Research Methods Flashcards
What are the 3 Steps in the Statistical Process?
1) Collect Data
2) Describe & Summarize the Distribution
3) Interpret - draw general conclusion for the pop on the basis of the sample
What is Nominal Data?
Mutually Exclusive groups, lack intrinsic order.
Zoning classification, social security numbers, sex.
What is Ordinal Data?
Ordered implying a ranking of observations. Values are meaningless - rank is important.
Letter grades, response scales on a survey 1-5, suitability for development
What is Interval data?
Data with ordered relationship where the difference between scales has meaning.
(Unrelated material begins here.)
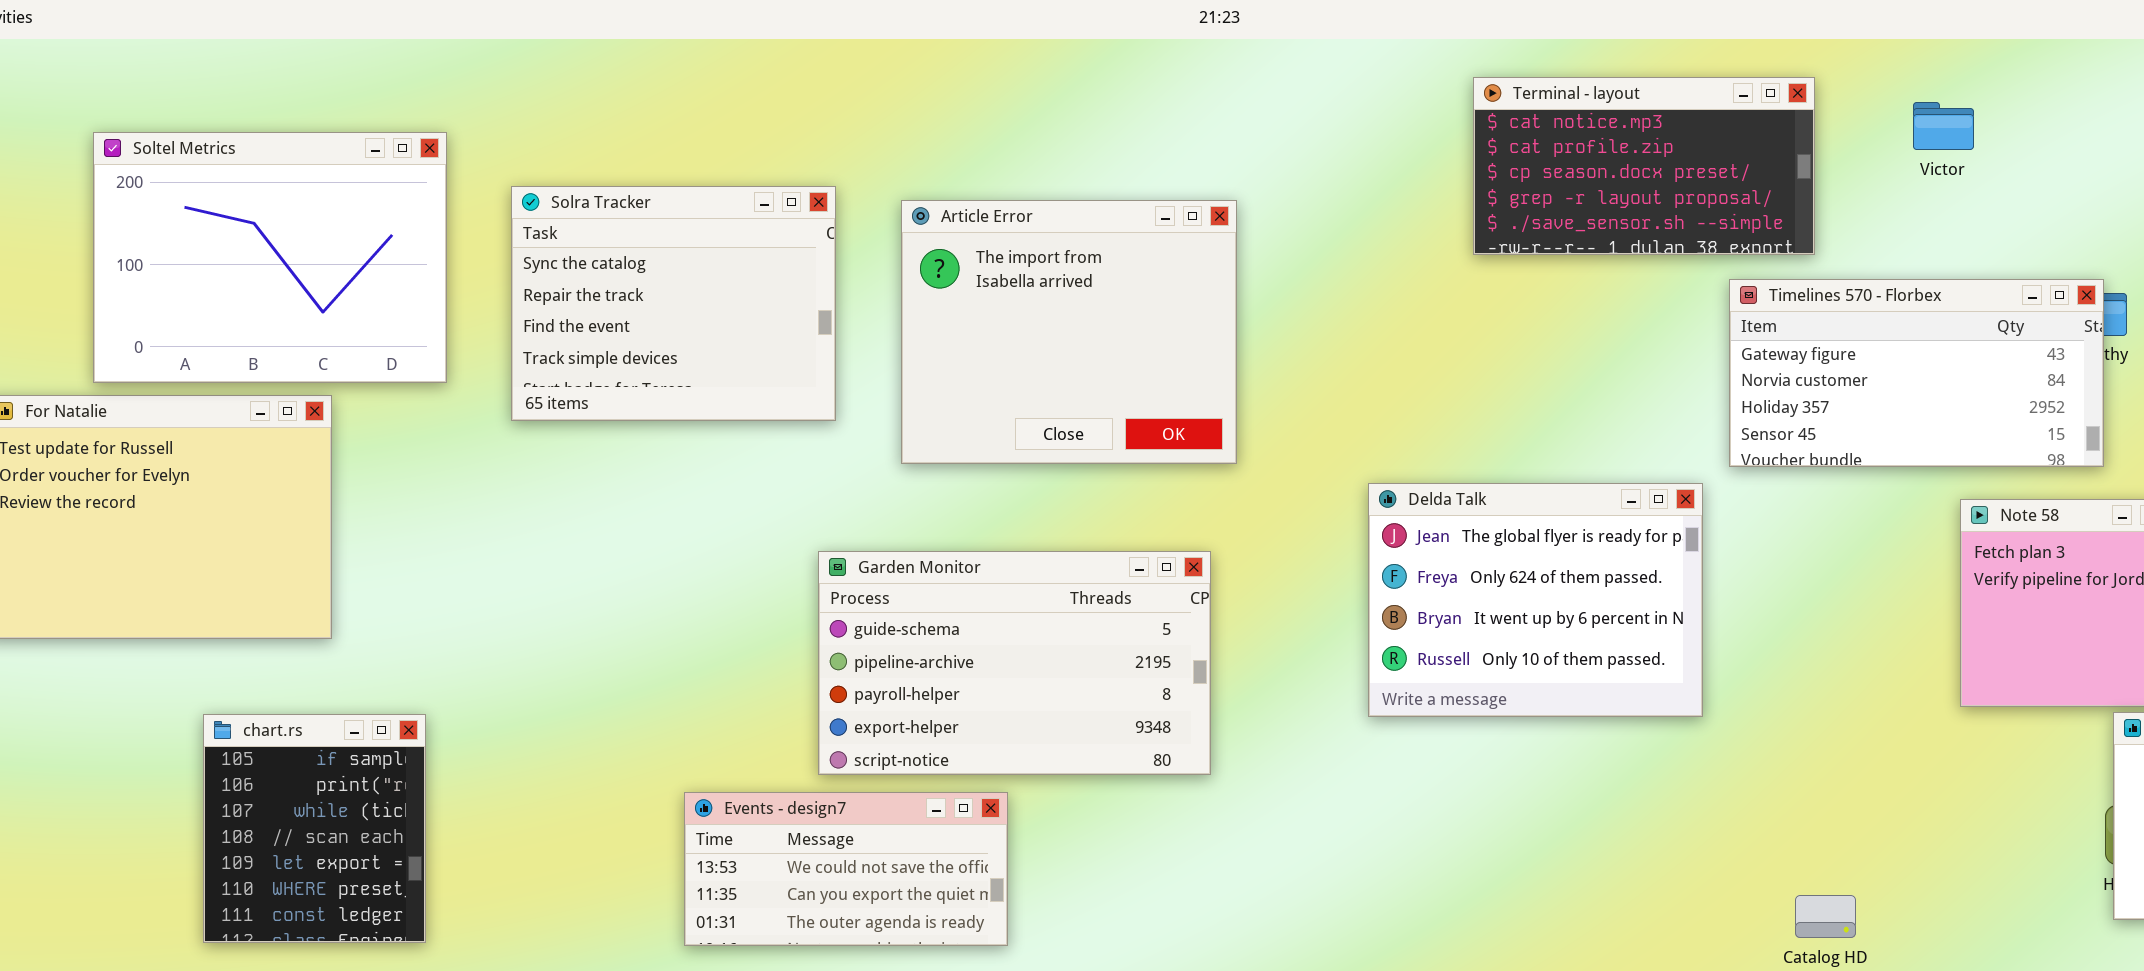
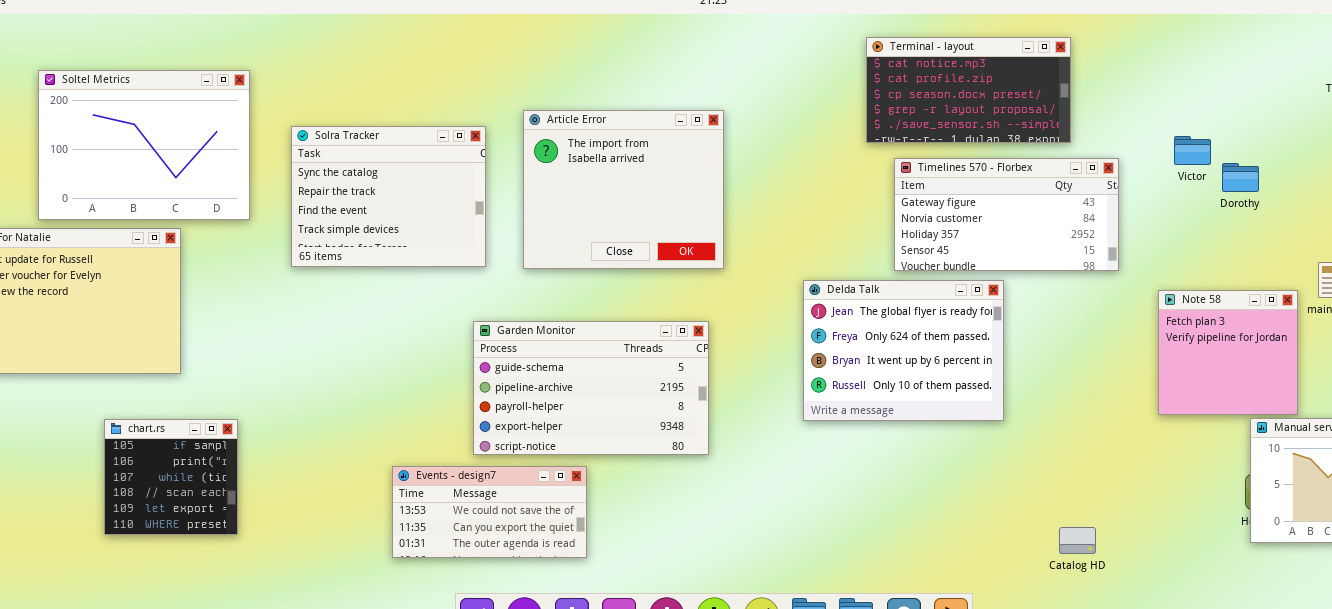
Victor: [1913,102,1974,150] -> [1174,136,1211,165], moved
Solra Tracker: [511,186,836,421] -> [291,126,486,267], moved
Timelines 570 - Florbex: [1729,279,2104,467] -> [894,158,1119,271], moved
chart.rs: [203,714,426,943] -> [104,419,238,535], resized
Temperature. Diff between 40 and 30 degrees is the same as 30 and 20 but 20 degrees is not twice as cold as 40 degrees.
What is Ratio Data?
Gold standard of measurement. Absolute and relative difference have meaning.
Distance measurement. 40 - 30 miles is the same difference as 30-20 miles and 40 miles is twice as far as 20 miles.
What are Quantitative Variables?
Variables where numerical value is meaningful.
Interval or ratio measurement.
Household income, level of pollution in river
What are Qualitative Variables?
Variables where numerical value is not meaningful.
Nominal/Ordinal measurement.
Zoning classification
What are Continuous Variables?
Infinite number of values.
Positive & negative.
Most measurements in physical sciences yield continuous variables.
What are Discrete variables?
Finite number of distinct values.
Accidents per month - can’t be negative.
What are Binary/dichotomous variables?
Special case of discrete variables which can only take on two values - 0/1 typically.
What are Descriptive variables?
Describe the characteristics of the distribution of values in a population or sample.
Ex: on average, AICP test takers in 2018 are 30 years old
What are Inferential Statistics?
Using probability to determine characteristics of a pop based on a sample.
Define Distribution
The overall shape of observed data.
Ordered table, or histogram, or density plot
What is the Normal or Gaussian Distribution?
the bell curve.
Distribution is symmetric. The spread around the mean can be related to the proportion of observations.
More specifically, 95% of the observations that follow a normal distribution are within two standard deviations from the mean
What is the Symmetric distribution?
equal number of observations are below and above the mean
What is a Central tendency?
Typical or representative value for the distribution of observed values
What is the Coefficient of Variation?
the relative dispersion from the mean by taking the standard deviation and dividing by the mean.
What is a z-score?
This is a standardization of the original variable by subtracting the mean and dividing by the standard deviation.
The z-score in effect transforms the original measure into standard deviation units.
What is the inter-quartile range or IQR.?
Alternative measure of dispersion.
Breaks things into quartiles.
This is visualized in a box plot (also called box and whiskers plot).
What is the confidence interval?
this constitutes a range around the sample statistic that contains the population statistic with a given level of confidence, typically 95% or 99%.
Define Standard Deviation
A measure of how much the data in a certain collection are scattered around the mean. A low standard deviation means that the data are tightly clustered; a high standard deviation means that they are widely scattered. There are two common formulas used for standard deviation, both yielding the same result.
Define Variance
The square of the standard deviation. It is a mathematical expectation of the average squared deviations from the mean. The formula is the same as that for the standard deviation except the “s” variable is squared, and no square root function is performed.
What is a t-test?
allows us to compare the means of two groups and determine how likely the difference between the two means occurred by chance.
What is the correlated t-test?
concerned with the difference between the average scores of a single sample of individuals who is assessed at two different times (“before” vs. “after”) or on two different measures. The measures must be correlated (co-related), and so it can also compare average scores of samples of individuals who are paired in some way (i.e. parent-child).